Samedi 3 janvier, alors que le soleil battait déjà haut dans le ciel du lagon ouest de Nouvelle-Calédonie, une sortie de plongée ordinaire a tourné au drame au grand coude de Kélé, un site de plongée apprécié entre Moindou et Bourail. Un homme de 35 ans, plongé en bouteille avec un petit groupe venu de Nouméa, a été attaqué par un requin à quelques dizaines de mètres à l’extérieur du récif.

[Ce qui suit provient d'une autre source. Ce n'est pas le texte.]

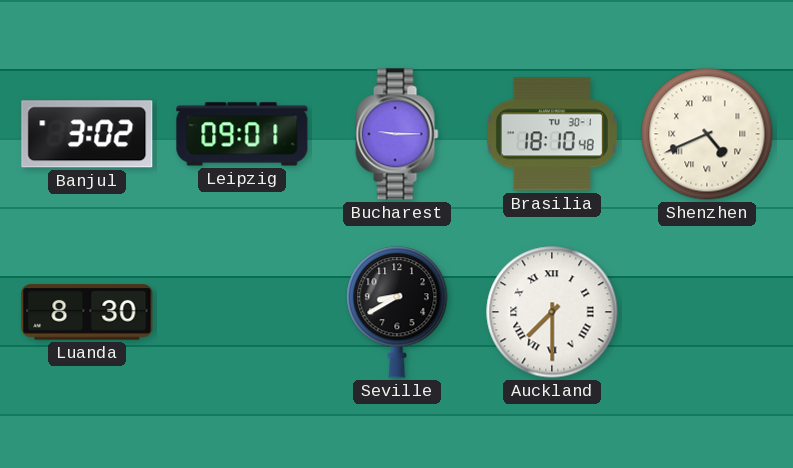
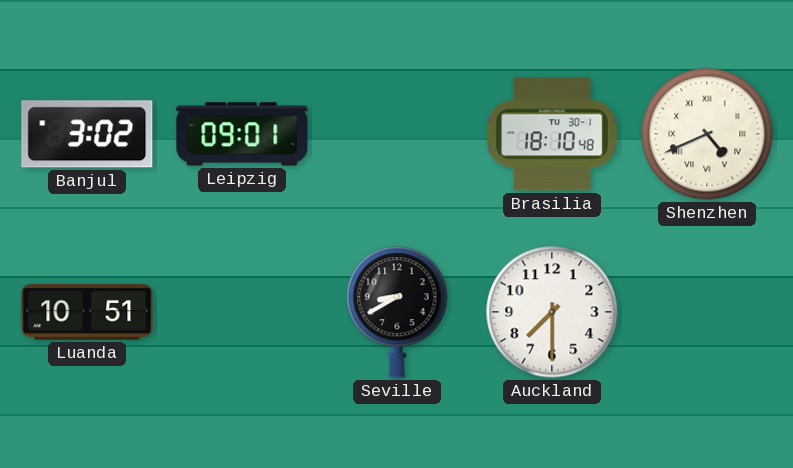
Bucharest: 9:15 -> none
Luanda: 8:30 -> 10:51
Auckland numerals: Roman -> Arabic
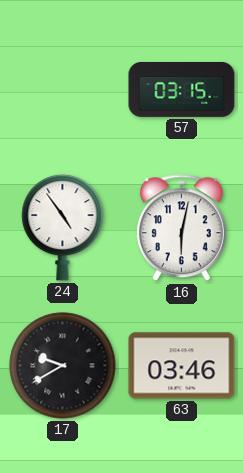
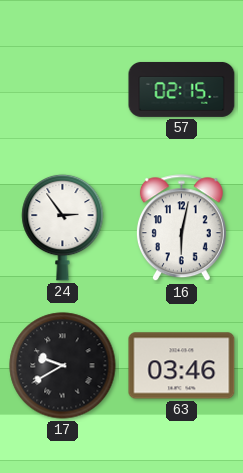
57: 03:15 -> 02:15
24: 4:54 -> 2:54
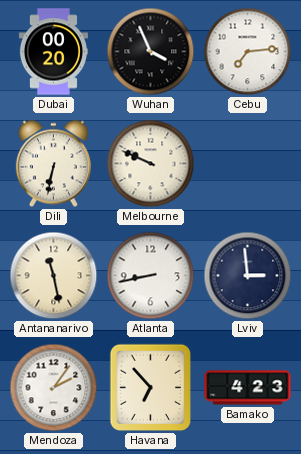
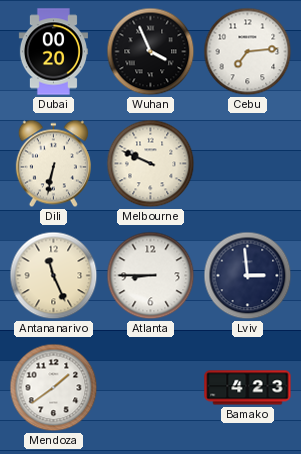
Antananarivo: 11:28 -> 11:26
Atlanta: 8:43 -> 8:45
Mendoza: 2:06 -> 1:39
Havana: 6:53 -> none
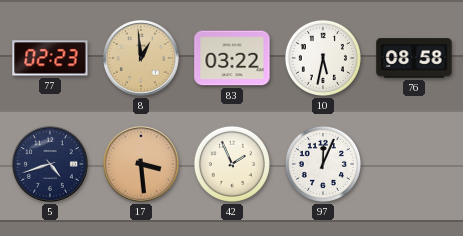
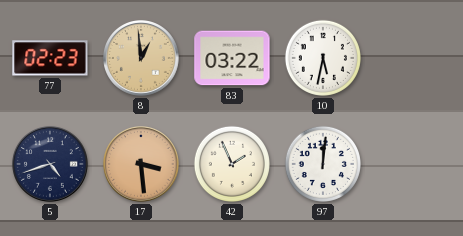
76: 08:58 -> none
97: 12:04 -> 12:01
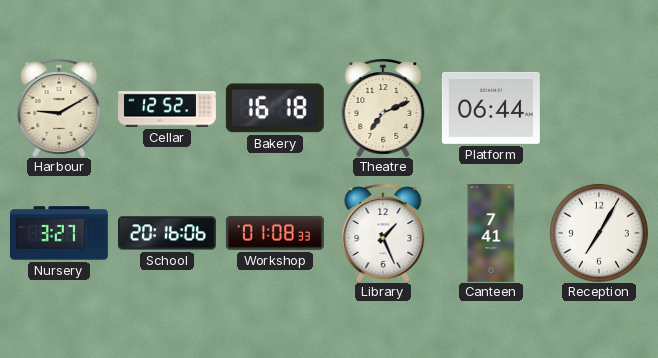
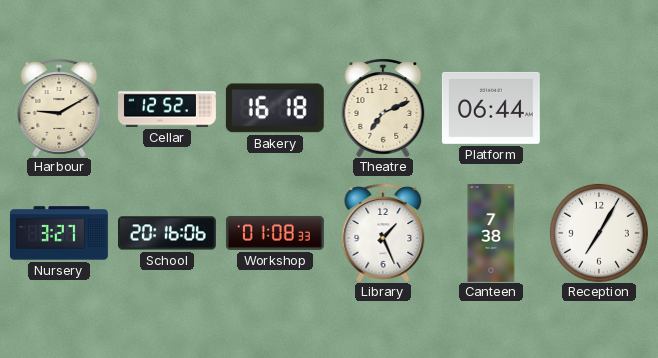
Canteen: 7:41 -> 7:38
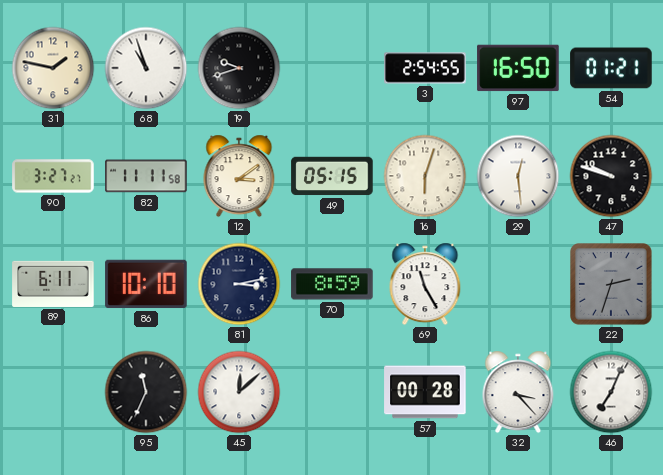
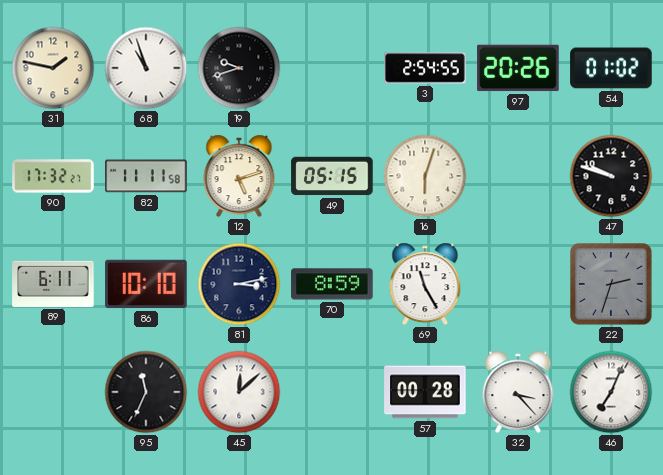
97: 16:50 -> 20:26
54: 01:21 -> 01:02
90: 3:27 -> 17:32
12: 3:09 -> 5:12
29: 12:29 -> none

L’alerte a été donnée sur le canal radio VHF par les plongeurs eux-mêmes. Le hasard a voulu que le bateau des gardes nature de la Province Sud, en mission de contrôle de pêche dans la zone, soit à proximité au moment où les secours étaient requis. Rapidement sur place, l’équipe, épaulée par une plongeuse infirmière présente dans le groupe, a constaté que la victime avait été morsurée à deux reprises au niveau des membres supérieurs : des blessures profondes des mains jusqu’aux poignets nécessitant des premiers soins immédiats. Dans une scène qui a dû se dérouler en quelques instants mais qui marquera les esprits, les gardes nature ont stabilisé le plongeur, posé des garrots et des bandes, avant de le ramener à bord de leur embarcation puis vers le débarcadère de la Roche Percée, point d’accès terrestre. Là, les pompiers de Bourail ont pris le relais et, compte tenu de la gravité des blessures, ont fait intervenir un hélicoptère du SAMU pour évacuer l’homme vers le Médipôle de Koutio pour des soins spécialisés. Selon les premiers secours, la victime était consciente lors de sa prise en charge.
Sur place, les autorités et la Province Sud ont salué la réactivité et le professionnalisme des gardes nature, estimant que leur présence fortuite et leur rapidité d’intervention ont très probablement "permis de sauver une vie en ce début d’année 2026".
Cet incident, bien que spectaculaire, s’inscrit dans un contexte local où les attaques de requins sont extrêmement rares à l’échelle mondiale, mais pas totalement inconnues à Bourail. Une autre plongeuse avait été grièvement mordue en décembre 2020, à plus de 30 mètres de profondeur, vraisemblablement par un requin-tigre, et avait survécu à ses blessures.
La nature de l’espèce impliquée dans ce nouvel incident n’est pas encore confirmée, mais certains témoins évoquent la possibilité d’un requin-bouledogue, espèce connue pour sa puissance et ses incursions parfois imprévisibles dans les lagons tropicaux.
Ce type d’attaque suscite une vague d’interrogations chez les passionnés de mer et les habitants de la côte Ouest, même si, statistiquement, la Nouvelle-Calédonie reste loin des zones les plus touchées par ce type d’accidents comparée à d’autres régions du Pacifique ou de l’océan Indien.